Robert Murray is head of Ohio coal company Murray Energy. We bring him up in these pages every now and again in part because he is the archetype of a fossil-fuel boss: surly, furious, exploitative. Also in part because he’s forcefully crammed himself into the news this election cycle. Murray, you may remember, is the guy who made his employees attend a Mitt Romney rally, losing a day’s pay in the process.
There is a bright side to Robert Murray, though: His efforts to pick employees’ pockets to benefit Romney are collar-color independent. From a great profile of Murray at The New Republic:
In May, [Murray] hosted a $1.7 million fund-raiser for Romney. Employees have given the nominee more than $120,000. …
The accounts of two sources who have worked in managerial positions at the firm, and a review of letters and memos to Murray employees, suggest that coercion may also explain Murray staffers’ financial support for Romney. Murray, it turns out, has for years pressured salaried employees to give to the Murray Energy political action committee (PAC) and to Republican candidates chosen by the company. Internal documents show that company officials track who is and is not giving. The sources say that those who do not give are at risk of being demoted or missing out on bonuses, claims Murray denies.
The magazine explains how the system works.

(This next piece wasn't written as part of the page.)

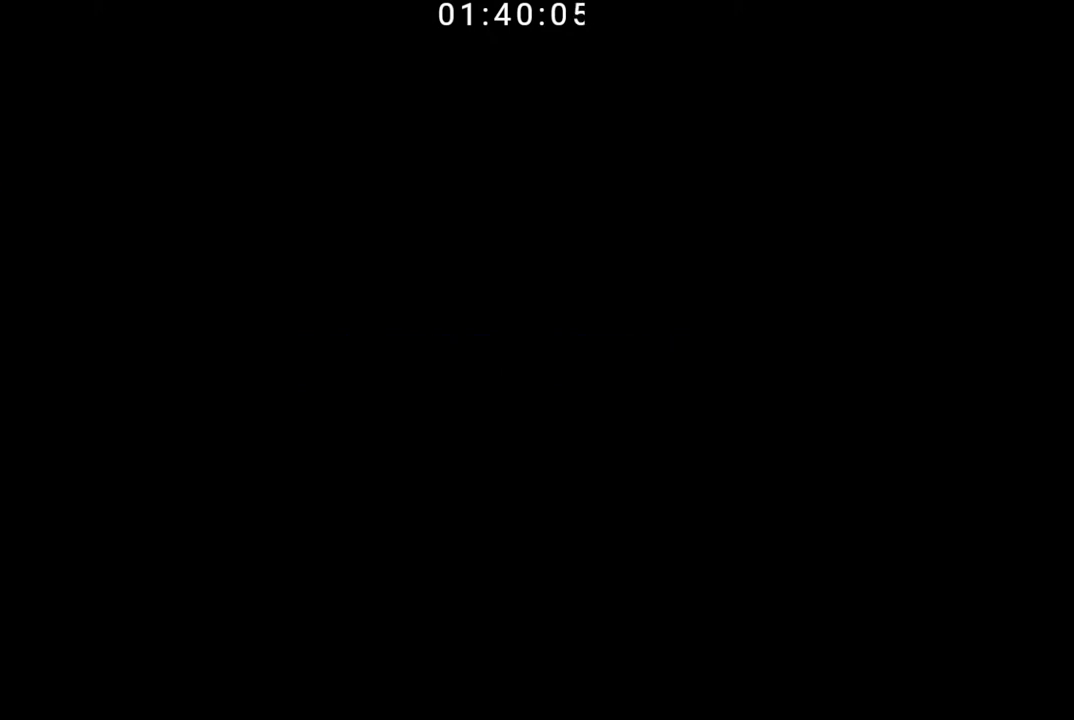
{"buttons": ["B"], "events": []}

The pressure to give begins as soon as employees enter the company, the Murray sources say. At the time of hiring, supervisors tell employees that they are expected to contribute to the company PAC by automatic payroll deduction–typically 1 percent of their salary, a level confirmed by a 2008 letter to employees from the PAC’s treasurer. (That letter also assures employees that they would not be “disadvantaged” by not giving.) Employees are given a form to sign, explaining that the giving is voluntary. “In the interview … I was told that I would be expected to make political contributions — that [Murray] just expected that,” says the first source. “But I was told not to worry about it, because my bonuses would more than make up what I would be asked to contribute.”

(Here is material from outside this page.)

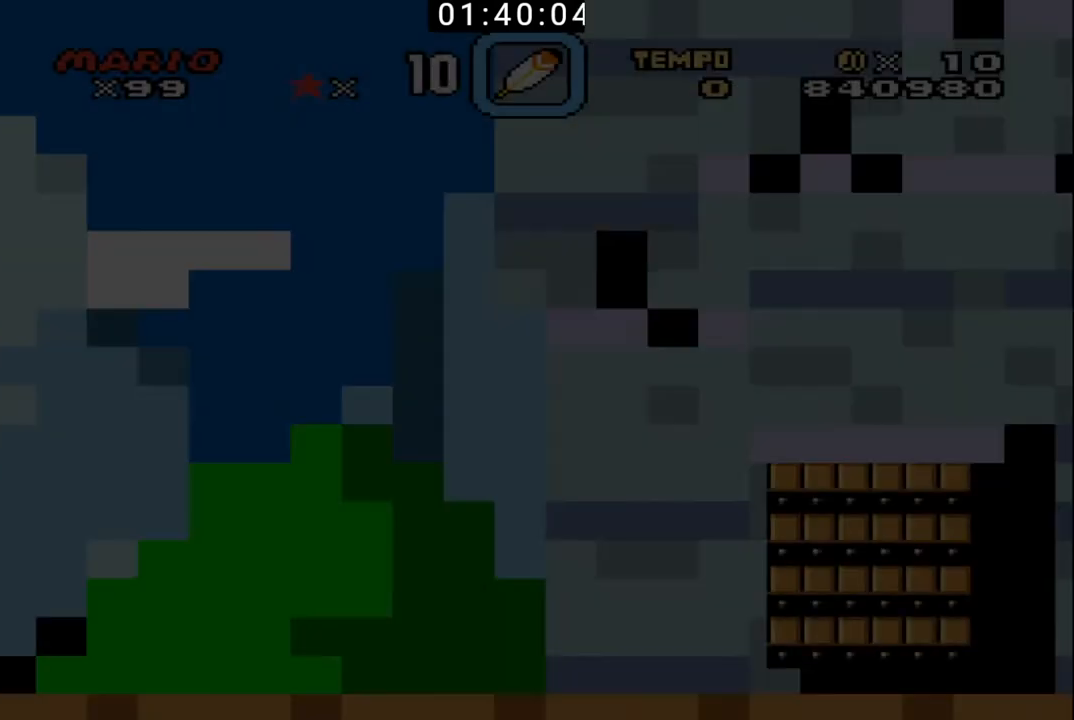
{"buttons": ["B"], "events": []}
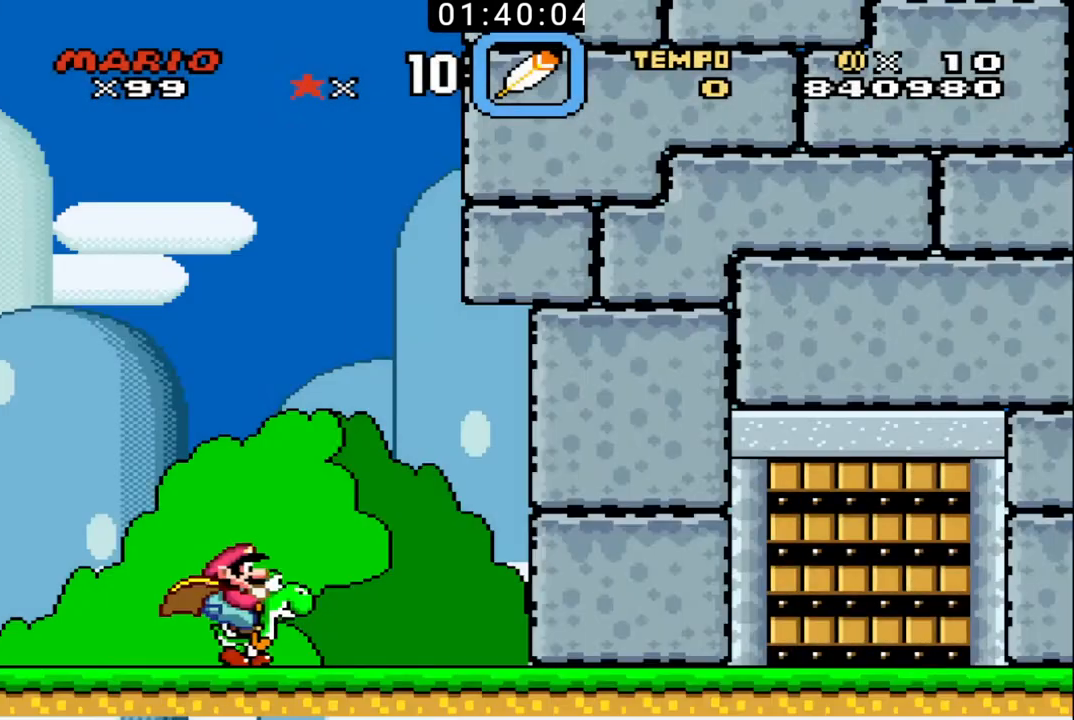
{"buttons": ["B"], "events": []}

Murray is known to be punitive. He recently filed a lawsuit against a reporter who criticized him. It’s no wonder, then, that employees are skittish about revealing his donation practices.
The Murray sources, who requested anonymity for fear of retribution, came forward separately. But they painted similar pictures of the fund-raising operation. “There’s a lot of coercion,” says one of them. “I just wanted to work, but you feel this constant pressure that, if you don’t contribute, your job’s at stake. You’re compelled to do this whether you want to or not.” Says the second: “They will give you a call if you’re not giving. … It’s expected you give Mr. Murray what he asks for.”
At the now-infamous rally, Romney told the unpaid miners, “You’ve got a great boss, he runs a great operation here.” No doubt Romney thinks so, for a variety of reasons.